## EXERCISE MATERIAL
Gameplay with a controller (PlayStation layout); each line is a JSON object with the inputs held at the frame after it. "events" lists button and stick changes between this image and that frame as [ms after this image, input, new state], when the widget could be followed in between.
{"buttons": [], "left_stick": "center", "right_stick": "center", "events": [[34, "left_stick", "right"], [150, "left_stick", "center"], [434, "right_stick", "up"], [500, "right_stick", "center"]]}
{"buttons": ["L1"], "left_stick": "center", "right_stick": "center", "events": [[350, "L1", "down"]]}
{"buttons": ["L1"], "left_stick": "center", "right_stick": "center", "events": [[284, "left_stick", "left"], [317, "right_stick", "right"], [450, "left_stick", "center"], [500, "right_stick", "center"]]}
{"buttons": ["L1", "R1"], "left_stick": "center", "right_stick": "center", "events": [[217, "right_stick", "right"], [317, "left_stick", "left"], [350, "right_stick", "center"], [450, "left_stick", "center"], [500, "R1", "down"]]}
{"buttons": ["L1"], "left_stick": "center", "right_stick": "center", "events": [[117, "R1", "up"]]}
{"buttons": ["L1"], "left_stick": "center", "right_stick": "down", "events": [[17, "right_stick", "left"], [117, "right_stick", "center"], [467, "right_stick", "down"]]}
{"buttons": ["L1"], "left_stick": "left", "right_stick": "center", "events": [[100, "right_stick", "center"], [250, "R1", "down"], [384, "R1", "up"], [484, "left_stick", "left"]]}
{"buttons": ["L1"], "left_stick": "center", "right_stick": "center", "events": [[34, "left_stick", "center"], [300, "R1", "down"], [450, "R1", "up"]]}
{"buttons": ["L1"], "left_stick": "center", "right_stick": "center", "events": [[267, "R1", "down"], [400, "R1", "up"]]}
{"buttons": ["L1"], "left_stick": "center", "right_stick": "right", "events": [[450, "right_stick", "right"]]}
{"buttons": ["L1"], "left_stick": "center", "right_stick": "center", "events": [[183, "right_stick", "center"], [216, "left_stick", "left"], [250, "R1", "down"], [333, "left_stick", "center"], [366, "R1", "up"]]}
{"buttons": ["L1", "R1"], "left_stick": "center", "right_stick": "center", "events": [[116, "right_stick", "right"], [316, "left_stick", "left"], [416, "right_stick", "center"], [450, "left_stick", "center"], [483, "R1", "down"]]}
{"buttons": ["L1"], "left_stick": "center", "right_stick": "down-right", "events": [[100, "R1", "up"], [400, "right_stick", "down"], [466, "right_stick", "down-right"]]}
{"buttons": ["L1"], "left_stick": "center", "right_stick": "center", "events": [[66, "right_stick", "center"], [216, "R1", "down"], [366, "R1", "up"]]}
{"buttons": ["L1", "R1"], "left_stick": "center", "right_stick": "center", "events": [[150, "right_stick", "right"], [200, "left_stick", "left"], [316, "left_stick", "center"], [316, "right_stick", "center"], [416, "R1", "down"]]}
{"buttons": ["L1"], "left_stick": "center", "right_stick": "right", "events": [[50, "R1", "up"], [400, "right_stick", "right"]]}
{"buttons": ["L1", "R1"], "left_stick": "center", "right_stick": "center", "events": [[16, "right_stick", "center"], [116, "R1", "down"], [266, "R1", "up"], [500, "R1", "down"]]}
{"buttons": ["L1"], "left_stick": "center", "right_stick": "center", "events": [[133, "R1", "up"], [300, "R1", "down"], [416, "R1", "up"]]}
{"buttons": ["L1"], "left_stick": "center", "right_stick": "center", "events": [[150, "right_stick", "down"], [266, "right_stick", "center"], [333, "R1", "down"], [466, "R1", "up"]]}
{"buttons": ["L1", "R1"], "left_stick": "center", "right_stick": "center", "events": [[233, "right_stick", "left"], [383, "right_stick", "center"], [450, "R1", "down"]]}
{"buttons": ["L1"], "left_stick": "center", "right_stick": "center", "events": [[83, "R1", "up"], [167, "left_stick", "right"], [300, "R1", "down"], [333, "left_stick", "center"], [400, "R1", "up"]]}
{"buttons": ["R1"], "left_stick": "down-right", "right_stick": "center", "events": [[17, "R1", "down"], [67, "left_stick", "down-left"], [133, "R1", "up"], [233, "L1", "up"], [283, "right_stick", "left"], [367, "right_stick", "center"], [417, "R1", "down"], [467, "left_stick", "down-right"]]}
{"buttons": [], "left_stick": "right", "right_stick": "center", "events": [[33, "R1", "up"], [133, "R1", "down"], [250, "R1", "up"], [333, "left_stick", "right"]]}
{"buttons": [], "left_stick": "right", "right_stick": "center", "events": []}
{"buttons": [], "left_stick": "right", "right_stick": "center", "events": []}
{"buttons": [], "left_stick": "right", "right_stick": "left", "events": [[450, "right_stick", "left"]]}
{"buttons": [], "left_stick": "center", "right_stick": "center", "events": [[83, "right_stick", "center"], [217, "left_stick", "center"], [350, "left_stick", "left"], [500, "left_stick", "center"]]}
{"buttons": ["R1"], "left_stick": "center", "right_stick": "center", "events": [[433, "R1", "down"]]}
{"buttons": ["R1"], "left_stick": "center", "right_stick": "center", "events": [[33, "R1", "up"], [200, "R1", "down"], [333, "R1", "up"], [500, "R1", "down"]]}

## THE PROBLEM
Without leaving out a single line, retype the material above exactly.

## TASK OUTPUT
Gameplay with a controller (PlayStation layout); each line is a JSON object with the inputs held at the frame after it. "events" lists button and stick changes between this image and that frame as [ms after this image, input, new state], when the widget could be followed in between.
{"buttons": [], "left_stick": "center", "right_stick": "center", "events": [[34, "left_stick", "right"], [150, "left_stick", "center"], [434, "right_stick", "up"], [500, "right_stick", "center"]]}
{"buttons": ["L1"], "left_stick": "center", "right_stick": "center", "events": [[350, "L1", "down"]]}
{"buttons": ["L1"], "left_stick": "center", "right_stick": "center", "events": [[284, "left_stick", "left"], [317, "right_stick", "right"], [450, "left_stick", "center"], [500, "right_stick", "center"]]}
{"buttons": ["L1", "R1"], "left_stick": "center", "right_stick": "center", "events": [[217, "right_stick", "right"], [317, "left_stick", "left"], [350, "right_stick", "center"], [450, "left_stick", "center"], [500, "R1", "down"]]}
{"buttons": ["L1"], "left_stick": "center", "right_stick": "center", "events": [[117, "R1", "up"]]}
{"buttons": ["L1"], "left_stick": "center", "right_stick": "down", "events": [[17, "right_stick", "left"], [117, "right_stick", "center"], [467, "right_stick", "down"]]}
{"buttons": ["L1"], "left_stick": "left", "right_stick": "center", "events": [[100, "right_stick", "center"], [250, "R1", "down"], [384, "R1", "up"], [484, "left_stick", "left"]]}
{"buttons": ["L1"], "left_stick": "center", "right_stick": "center", "events": [[34, "left_stick", "center"], [300, "R1", "down"], [450, "R1", "up"]]}
{"buttons": ["L1"], "left_stick": "center", "right_stick": "center", "events": [[267, "R1", "down"], [400, "R1", "up"]]}
{"buttons": ["L1"], "left_stick": "center", "right_stick": "right", "events": [[450, "right_stick", "right"]]}
{"buttons": ["L1"], "left_stick": "center", "right_stick": "center", "events": [[183, "right_stick", "center"], [216, "left_stick", "left"], [250, "R1", "down"], [333, "left_stick", "center"], [366, "R1", "up"]]}
{"buttons": ["L1", "R1"], "left_stick": "center", "right_stick": "center", "events": [[116, "right_stick", "right"], [316, "left_stick", "left"], [416, "right_stick", "center"], [450, "left_stick", "center"], [483, "R1", "down"]]}
{"buttons": ["L1"], "left_stick": "center", "right_stick": "down-right", "events": [[100, "R1", "up"], [400, "right_stick", "down"], [466, "right_stick", "down-right"]]}
{"buttons": ["L1"], "left_stick": "center", "right_stick": "center", "events": [[66, "right_stick", "center"], [216, "R1", "down"], [366, "R1", "up"]]}
{"buttons": ["L1", "R1"], "left_stick": "center", "right_stick": "center", "events": [[150, "right_stick", "right"], [200, "left_stick", "left"], [316, "left_stick", "center"], [316, "right_stick", "center"], [416, "R1", "down"]]}
{"buttons": ["L1"], "left_stick": "center", "right_stick": "right", "events": [[50, "R1", "up"], [400, "right_stick", "right"]]}
{"buttons": ["L1", "R1"], "left_stick": "center", "right_stick": "center", "events": [[16, "right_stick", "center"], [116, "R1", "down"], [266, "R1", "up"], [500, "R1", "down"]]}
{"buttons": ["L1"], "left_stick": "center", "right_stick": "center", "events": [[133, "R1", "up"], [300, "R1", "down"], [416, "R1", "up"]]}
{"buttons": ["L1"], "left_stick": "center", "right_stick": "center", "events": [[150, "right_stick", "down"], [266, "right_stick", "center"], [333, "R1", "down"], [466, "R1", "up"]]}
{"buttons": ["L1", "R1"], "left_stick": "center", "right_stick": "center", "events": [[233, "right_stick", "left"], [383, "right_stick", "center"], [450, "R1", "down"]]}
{"buttons": ["L1"], "left_stick": "center", "right_stick": "center", "events": [[83, "R1", "up"], [167, "left_stick", "right"], [300, "R1", "down"], [333, "left_stick", "center"], [400, "R1", "up"]]}
{"buttons": ["R1"], "left_stick": "down-right", "right_stick": "center", "events": [[17, "R1", "down"], [67, "left_stick", "down-left"], [133, "R1", "up"], [233, "L1", "up"], [283, "right_stick", "left"], [367, "right_stick", "center"], [417, "R1", "down"], [467, "left_stick", "down-right"]]}
{"buttons": [], "left_stick": "right", "right_stick": "center", "events": [[33, "R1", "up"], [133, "R1", "down"], [250, "R1", "up"], [333, "left_stick", "right"]]}
{"buttons": [], "left_stick": "right", "right_stick": "center", "events": []}
{"buttons": [], "left_stick": "right", "right_stick": "center", "events": []}
{"buttons": [], "left_stick": "right", "right_stick": "left", "events": [[450, "right_stick", "left"]]}
{"buttons": [], "left_stick": "center", "right_stick": "center", "events": [[83, "right_stick", "center"], [217, "left_stick", "center"], [350, "left_stick", "left"], [500, "left_stick", "center"]]}
{"buttons": ["R1"], "left_stick": "center", "right_stick": "center", "events": [[433, "R1", "down"]]}
{"buttons": ["R1"], "left_stick": "center", "right_stick": "center", "events": [[33, "R1", "up"], [200, "R1", "down"], [333, "R1", "up"], [500, "R1", "down"]]}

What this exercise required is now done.